As part of its active global support for the metal coil industry, Henkel is partnering with major coil producers to implement dedicated process solutions for end applications in e-mobility. In addition, the company is also addressing demands for reducing the complexity of downstream manufacturing steps by enabling continuous upstream functional coating processes without compromising the technical properties of the coated material.
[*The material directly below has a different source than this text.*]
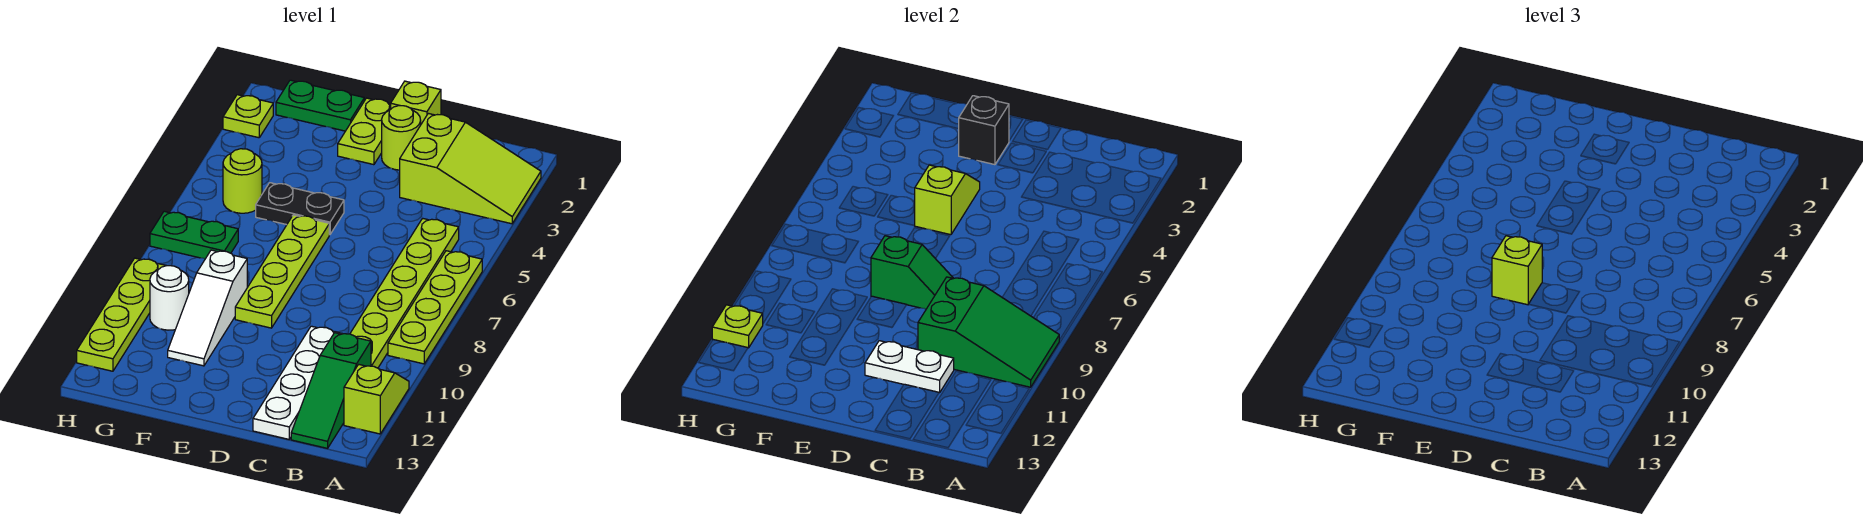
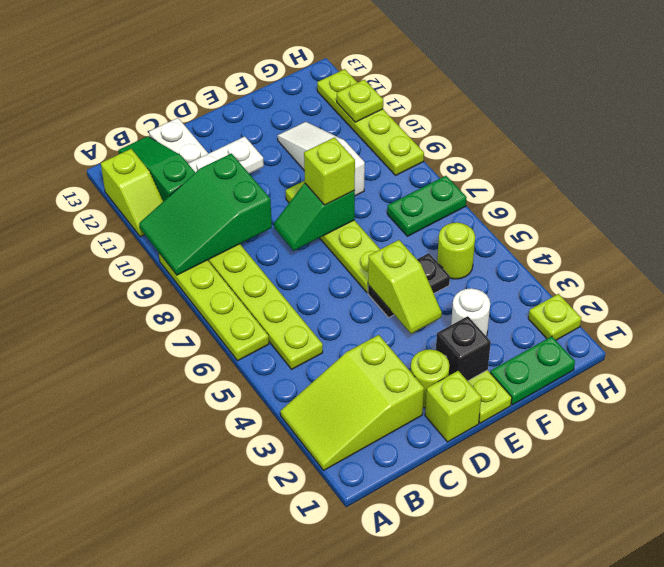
white 1x1 round brick [150,266,189,330] -> white 1x1 round brick moved to [451,288,490,337]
E-mobility is a megatrend that requires new approaches to enable the production of electrical applications in increasingly larger volumes, as required to meet the expected growth of hybrid and fully electrical vehicles.

Latest product innovations targeted at both upstream and downstream metal pretreatment and functional coating for end products in e-mobility include
Bonderite O-TO dedicated product range
Bonderite M-CR 12 series

In addition to the company’s comprehensive product portfolio for the metal coil industry, Henkel also offers special equipment to ensure best manufacturing practices in many coil process steps.

Henkel’s process know-how extends across the entire value chain from the rolling oil for electrical steel to specific pickling inhibitors and cleaners to specialized new functional and conductive thin coatings, such as for covering the aluminum foil used in EV battery systems. Besides providing reliable corrosion protection for painted or unpainted substrates, these products have been custom-tailored to improve the overall performance of e-mobility applications by enhancing insulation and bonding properties, magnetic permeability and electrical conductivity. At the same time, they also address important sustainability goals, such as minimized product consumption and waste and the phase-out of hexavalent chromium in metal treatment.